The Safe Way to Eat Leftover Easter Eggs

Find out whether you should eat or toss those leftover Easter eggs

Unlike chocolate bunnies and Peeps, you might think twice about digging into Easter's other bounty: leftover hard-boiled eggs. Around Easter time, you've probably got several dozen on hand, but are they safe to eat?

According to the U.S. Department of Agriculture, yes -- with some restrictions. Hard-boiled eggs spoil faster than uncooked eggs because their protective coating is washed away, which exposes the shells to bacteria. Because of this, the USDA recommends that the total time for hiding and hunting eggs should not exceed two hours.

If you're a fan of Easter egg salad, it's best to hide eggs indoors, away from dirt and moisture. The USDA says to avoid eating hard-cooked eggs that have been lying on the ground because they can pick up bacteria, especially if the shells are cracked.

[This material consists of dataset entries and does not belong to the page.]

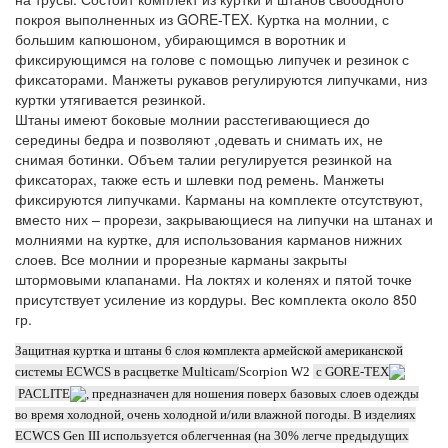
покроя выполненных из GORE-TEX. Куртка на молнии, с
большим капюшоном, убирающимся в воротник и
фиксирующимся на голове с помощью липучек и резинок с
фиксаторами. Манжеты рукавов регулируются липучками, низ
куртки утягивается резинкой.
Штаны имеют боковые молнии расстегивающиеся до
середины бедра и позволяют ,одевать и снимать их, не
снимая ботинки. Объем талии регулируется резинкой на
фиксаторах, также есть и шлевки под ремень. Манжеты
фиксируются липучками. Карманы на комплекте отсутствуют,
вместо них – прорези, закрывающиеся на липучки на штанах и
молниями на куртке, для использования карманов нижних
слоев. Все молнии и прорезные карманы закрыты
штормовыми клапанами. На локтях и коленях и пятой точке
присутствует усиление из кордуры. Вес комплекта около 850
гр.
Защитная куртка и штаны 6 слоя комплекта армейской американской
системы ECWCS в расцветке Multicam/
Scorpion W2
с GORE-TEX
PACLITE
, предназначен для ношения поверх базовых слоев одежды
во время холодной, очень холодной и/или влажной погоды. В изделиях
ECWCS Gen III используется облегченная (на 30% легче предыдущих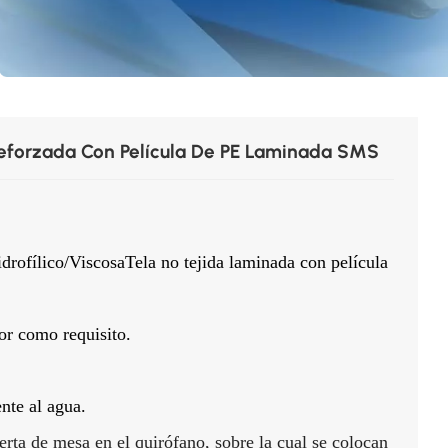
Reforzada Con Película De PE Laminada SMS
rofílico/Viscosa
Tela no tejida laminada con película
or
como requisito.
ente al agua.
erta de mesa en el quirófano, sobre la cual se colocan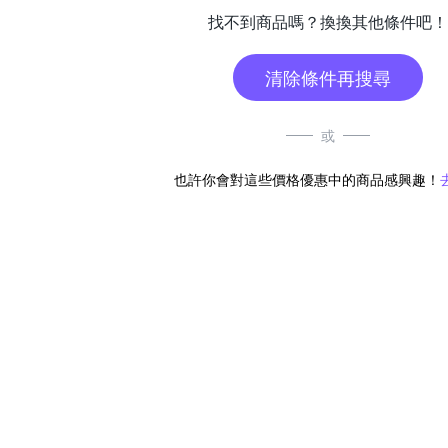
找不到商品嗎？換換其他條件吧！
清除條件再搜尋
或
也許你會對這些價格優惠中的商品感興趣！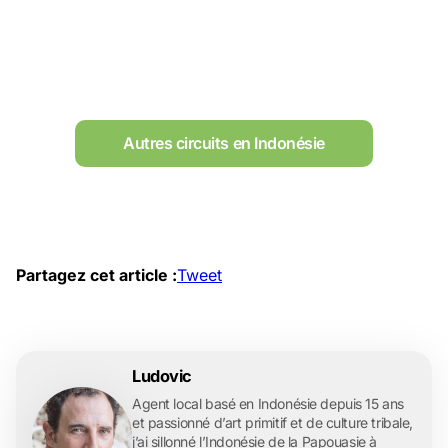
Autres circuits en Indonésie
Partagez cet article :
Tweet
Ludovic
Agent local basé en Indonésie depuis 15 ans
et passionné d’art primitif et de culture tribale,
j’ai sillonné l’Indonésie de la Papouasie à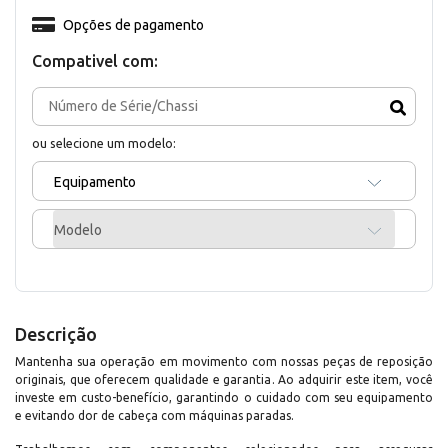
Opções de pagamento
Compativel com:
ou selecione um modelo:
Equipamento
Modelo
Descrição
Mantenha sua operação em movimento com nossas peças de reposição
originais, que oferecem qualidade e garantia. Ao adquirir este item, você
investe em custo-benefício, garantindo o cuidado com seu equipamento
e evitando dor de cabeça com máquinas paradas.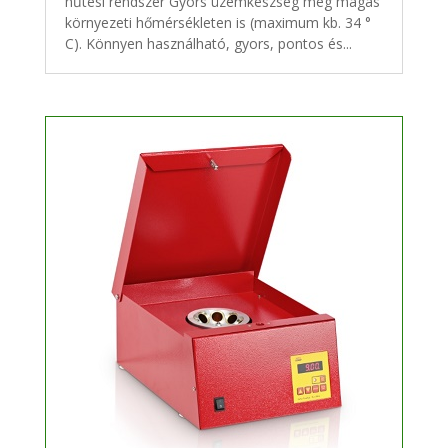
hűtési rendszer Gyors üzemkészség még magas
környezeti hőmérsékleten is (maximum kb. 34 °
C). Könnyen használható, gyors, pontos és...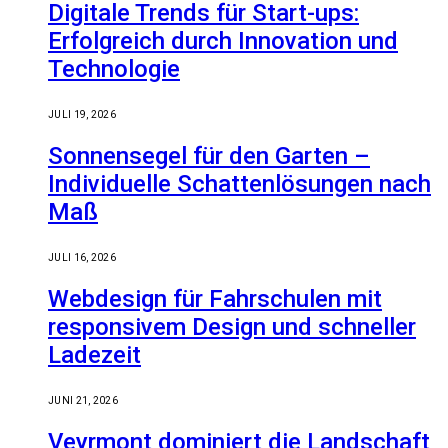
Digitale Trends für Start-ups:
Erfolgreich durch Innovation und
Technologie
JULI 19, 2026
Sonnensegel für den Garten –
Individuelle Schattenlösungen nach
Maß
JULI 16, 2026
Webdesign für Fahrschulen mit
responsivem Design und schneller
Ladezeit
JUNI 21, 2026
Veyrmont dominiert die Landschaft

More tips on eating Easter eggs:

  • After hard-boiling eggs, dye them and refrigerate within two hours.
  • If you're planning on eating the eggs, use food-safe dyes.
  • Refrigerate "found" eggs right away until you eat them.
  • If an egg's shell is cracked, discard it.
  • If you are making Easter bread that contains cooked eggs, serve or refrigerate the bread within two hours and eat it within three to four days.